» **Selected text**:
[Start of section]
But there have been other Christian voices since the apostolic age saying more than the Bible alone. These voices are plainly reflected in the definition of sola scripture that I have given above. In the definition above did you pay careful attention to these words: “

[doctrines] are found directly within or indirectly by using valid logical deduction or valid deductive reasoning from scripture?”

Ironically, there is clear biblical precedent for heeding the principles we hear in these other voices. Let it be clearly noted that no one clings to the Bible alone, at least not consistently. Such a position is not plausible or workable. I hope you’ve already seen that over the course of these practical articles.

Conclusion

Since the death of the apostles, and long before the canon of Scripture was formally agreed upon, the church has always sought to listen to, and comprehend, the clear teaching of Scripture. People have done this by discovering apostolic doctrine through the apostolic writings, namely the Holy Scriptures. At first they did this almost entirely through oral tradition. Later they only had portions of what became the New Testament. Finally, the clergy had hand-written copies of the New Testament, but not until centuries after Christ’s earthly life and the age of the apostles. It wasn’t until fifteen centuries later that people had printed Bibles but even then few could read them.
[End of section]
» **Given entries**:
[Start of section]
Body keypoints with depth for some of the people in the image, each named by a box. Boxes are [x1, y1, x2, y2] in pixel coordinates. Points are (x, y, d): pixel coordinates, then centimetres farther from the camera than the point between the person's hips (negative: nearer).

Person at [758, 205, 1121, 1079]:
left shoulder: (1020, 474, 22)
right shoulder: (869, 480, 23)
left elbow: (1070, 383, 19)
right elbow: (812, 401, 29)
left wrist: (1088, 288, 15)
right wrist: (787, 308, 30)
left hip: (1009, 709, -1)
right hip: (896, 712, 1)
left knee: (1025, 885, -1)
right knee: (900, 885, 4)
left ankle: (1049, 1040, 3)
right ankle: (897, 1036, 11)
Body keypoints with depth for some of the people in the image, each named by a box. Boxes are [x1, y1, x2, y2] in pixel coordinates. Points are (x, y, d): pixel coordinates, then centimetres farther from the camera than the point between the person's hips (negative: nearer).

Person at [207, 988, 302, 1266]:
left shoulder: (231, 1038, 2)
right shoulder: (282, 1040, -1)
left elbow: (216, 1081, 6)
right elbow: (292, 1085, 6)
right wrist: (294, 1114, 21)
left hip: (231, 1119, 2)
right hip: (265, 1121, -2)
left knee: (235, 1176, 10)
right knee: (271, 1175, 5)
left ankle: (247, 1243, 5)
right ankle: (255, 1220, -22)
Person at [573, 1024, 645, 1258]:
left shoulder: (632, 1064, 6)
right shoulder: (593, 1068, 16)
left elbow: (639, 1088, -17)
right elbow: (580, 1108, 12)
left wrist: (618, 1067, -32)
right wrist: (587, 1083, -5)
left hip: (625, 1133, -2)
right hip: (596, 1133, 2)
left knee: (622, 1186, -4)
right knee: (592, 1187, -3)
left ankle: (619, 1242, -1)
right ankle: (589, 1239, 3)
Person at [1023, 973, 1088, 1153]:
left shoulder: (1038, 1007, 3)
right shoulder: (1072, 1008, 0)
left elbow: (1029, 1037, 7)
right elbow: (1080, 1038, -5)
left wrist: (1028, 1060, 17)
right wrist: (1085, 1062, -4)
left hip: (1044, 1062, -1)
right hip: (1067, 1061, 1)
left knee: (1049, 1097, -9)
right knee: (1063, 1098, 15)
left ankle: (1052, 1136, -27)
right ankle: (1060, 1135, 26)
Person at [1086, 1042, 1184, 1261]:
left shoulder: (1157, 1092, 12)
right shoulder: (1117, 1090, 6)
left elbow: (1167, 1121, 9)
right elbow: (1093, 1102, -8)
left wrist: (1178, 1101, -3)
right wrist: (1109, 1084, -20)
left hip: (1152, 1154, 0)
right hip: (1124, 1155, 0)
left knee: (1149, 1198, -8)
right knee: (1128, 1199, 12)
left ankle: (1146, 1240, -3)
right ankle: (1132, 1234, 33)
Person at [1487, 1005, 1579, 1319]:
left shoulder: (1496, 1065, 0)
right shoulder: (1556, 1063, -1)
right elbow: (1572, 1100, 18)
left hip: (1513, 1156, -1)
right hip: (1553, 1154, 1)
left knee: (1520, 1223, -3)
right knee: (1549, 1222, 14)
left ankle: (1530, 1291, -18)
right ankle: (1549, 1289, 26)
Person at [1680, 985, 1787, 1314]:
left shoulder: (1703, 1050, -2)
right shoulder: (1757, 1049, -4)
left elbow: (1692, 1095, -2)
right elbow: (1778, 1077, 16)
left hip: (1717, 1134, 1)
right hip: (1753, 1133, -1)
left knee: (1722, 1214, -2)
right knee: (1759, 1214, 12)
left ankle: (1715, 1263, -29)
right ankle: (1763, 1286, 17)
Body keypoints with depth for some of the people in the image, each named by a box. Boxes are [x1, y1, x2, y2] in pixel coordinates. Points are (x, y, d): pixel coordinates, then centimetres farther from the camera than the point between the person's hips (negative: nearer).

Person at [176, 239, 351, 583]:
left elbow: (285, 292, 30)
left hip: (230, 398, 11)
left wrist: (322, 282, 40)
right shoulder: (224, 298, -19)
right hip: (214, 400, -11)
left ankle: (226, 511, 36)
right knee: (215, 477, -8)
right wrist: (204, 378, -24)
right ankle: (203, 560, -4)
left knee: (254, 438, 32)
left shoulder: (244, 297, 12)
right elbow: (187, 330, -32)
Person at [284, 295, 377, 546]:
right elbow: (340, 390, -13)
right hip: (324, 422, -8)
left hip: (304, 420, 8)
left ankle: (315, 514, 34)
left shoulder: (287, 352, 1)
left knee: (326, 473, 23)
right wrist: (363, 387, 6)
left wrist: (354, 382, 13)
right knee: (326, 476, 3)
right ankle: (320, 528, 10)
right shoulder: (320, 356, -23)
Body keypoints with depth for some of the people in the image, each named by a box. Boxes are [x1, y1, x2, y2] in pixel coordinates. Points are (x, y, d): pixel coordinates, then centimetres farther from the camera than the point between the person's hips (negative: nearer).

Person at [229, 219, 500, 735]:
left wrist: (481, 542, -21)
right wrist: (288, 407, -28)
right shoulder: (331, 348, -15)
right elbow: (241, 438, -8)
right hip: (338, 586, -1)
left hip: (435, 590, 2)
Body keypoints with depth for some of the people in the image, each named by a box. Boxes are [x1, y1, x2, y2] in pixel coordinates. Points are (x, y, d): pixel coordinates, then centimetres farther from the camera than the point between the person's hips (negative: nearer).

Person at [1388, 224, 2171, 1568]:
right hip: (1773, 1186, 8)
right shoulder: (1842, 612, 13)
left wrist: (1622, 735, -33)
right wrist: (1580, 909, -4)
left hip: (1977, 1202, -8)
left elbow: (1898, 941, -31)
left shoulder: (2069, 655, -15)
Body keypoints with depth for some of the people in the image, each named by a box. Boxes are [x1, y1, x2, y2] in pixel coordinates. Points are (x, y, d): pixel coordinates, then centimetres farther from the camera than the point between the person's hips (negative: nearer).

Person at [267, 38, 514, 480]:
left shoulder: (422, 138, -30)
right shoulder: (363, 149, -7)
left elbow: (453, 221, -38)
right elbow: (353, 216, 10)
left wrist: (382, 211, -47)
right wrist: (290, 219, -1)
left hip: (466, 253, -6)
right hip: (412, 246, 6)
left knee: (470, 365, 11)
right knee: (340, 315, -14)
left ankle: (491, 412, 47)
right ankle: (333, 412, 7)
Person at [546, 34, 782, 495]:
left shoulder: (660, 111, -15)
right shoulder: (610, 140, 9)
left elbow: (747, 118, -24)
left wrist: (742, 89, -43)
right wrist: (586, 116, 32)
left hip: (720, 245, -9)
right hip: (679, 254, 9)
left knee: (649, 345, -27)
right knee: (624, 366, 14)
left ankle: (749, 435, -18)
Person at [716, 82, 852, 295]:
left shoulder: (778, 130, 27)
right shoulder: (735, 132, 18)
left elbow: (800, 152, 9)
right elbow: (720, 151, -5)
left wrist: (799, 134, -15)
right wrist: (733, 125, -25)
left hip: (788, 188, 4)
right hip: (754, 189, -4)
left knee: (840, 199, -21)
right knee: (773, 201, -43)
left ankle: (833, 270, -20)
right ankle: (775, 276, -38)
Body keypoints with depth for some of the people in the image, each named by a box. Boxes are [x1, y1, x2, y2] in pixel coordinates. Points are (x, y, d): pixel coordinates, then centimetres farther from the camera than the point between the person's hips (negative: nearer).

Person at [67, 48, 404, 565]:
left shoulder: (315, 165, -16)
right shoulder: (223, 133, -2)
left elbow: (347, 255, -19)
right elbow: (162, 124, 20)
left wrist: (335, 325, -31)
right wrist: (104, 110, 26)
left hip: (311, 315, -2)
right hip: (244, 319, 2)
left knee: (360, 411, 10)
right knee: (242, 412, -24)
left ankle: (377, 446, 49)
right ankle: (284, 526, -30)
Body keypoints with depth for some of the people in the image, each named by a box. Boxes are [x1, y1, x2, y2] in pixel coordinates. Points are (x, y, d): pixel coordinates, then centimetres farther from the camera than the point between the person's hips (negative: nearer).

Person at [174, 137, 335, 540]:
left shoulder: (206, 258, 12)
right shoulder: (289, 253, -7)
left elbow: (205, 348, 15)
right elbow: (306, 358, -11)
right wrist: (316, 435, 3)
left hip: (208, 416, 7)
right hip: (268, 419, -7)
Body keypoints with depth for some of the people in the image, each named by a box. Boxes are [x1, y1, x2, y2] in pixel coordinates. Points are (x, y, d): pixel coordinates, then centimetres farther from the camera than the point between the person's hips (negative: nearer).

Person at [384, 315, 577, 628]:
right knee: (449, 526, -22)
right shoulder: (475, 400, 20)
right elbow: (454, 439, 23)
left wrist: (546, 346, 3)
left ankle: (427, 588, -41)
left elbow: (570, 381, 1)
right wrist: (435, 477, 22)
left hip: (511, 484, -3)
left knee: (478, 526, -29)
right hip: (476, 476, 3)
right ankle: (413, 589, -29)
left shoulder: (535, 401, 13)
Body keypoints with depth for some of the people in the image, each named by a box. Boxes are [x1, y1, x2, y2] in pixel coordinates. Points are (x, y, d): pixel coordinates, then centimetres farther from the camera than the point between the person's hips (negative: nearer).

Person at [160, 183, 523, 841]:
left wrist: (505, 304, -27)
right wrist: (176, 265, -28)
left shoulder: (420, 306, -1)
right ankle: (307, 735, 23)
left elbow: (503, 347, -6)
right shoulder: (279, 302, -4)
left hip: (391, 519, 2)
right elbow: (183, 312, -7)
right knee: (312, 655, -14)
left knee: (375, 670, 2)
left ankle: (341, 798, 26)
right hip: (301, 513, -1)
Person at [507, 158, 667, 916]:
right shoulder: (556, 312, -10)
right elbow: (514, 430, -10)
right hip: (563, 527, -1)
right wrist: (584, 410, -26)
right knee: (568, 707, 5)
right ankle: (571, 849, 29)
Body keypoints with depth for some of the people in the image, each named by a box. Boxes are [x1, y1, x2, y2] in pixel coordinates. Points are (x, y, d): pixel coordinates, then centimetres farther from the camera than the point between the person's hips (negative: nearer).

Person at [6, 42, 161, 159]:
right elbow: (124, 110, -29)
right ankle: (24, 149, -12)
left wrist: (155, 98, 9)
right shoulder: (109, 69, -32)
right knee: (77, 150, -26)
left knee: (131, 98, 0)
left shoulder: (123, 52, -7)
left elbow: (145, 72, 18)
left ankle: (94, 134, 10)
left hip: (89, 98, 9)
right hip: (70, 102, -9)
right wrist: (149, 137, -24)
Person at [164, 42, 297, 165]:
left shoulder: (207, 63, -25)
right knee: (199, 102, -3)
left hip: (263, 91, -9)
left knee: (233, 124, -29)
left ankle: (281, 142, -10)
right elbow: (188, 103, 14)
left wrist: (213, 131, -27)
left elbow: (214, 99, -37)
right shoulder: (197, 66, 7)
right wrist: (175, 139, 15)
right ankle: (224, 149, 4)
[End of section]
» **Work order A**: According to the passage on the Bible and tradition, how did people at first discover apostolic doctrine?
» **Work order B**: Reproduce word for word the part of the passage on the Bible and tradition starting at "But there have" and ending at "these practical articles.".

» **Result A**: Almost entirely through oral tradition.

» **Result B**:
But there have been other Christian voices since the apostolic age saying more than the Bible alone. These voices are plainly reflected in the definition of sola scripture that I have given above. In the definition above did you pay careful attention to these words: “

[doctrines] are found directly within or indirectly by using valid logical deduction or valid deductive reasoning from scripture?”

Ironically, there is clear biblical precedent for heeding the principles we hear in these other voices. Let it be clearly noted that no one clings to the Bible alone, at least not consistently. Such a position is not plausible or workable. I hope you’ve already seen that over the course of these practical articles.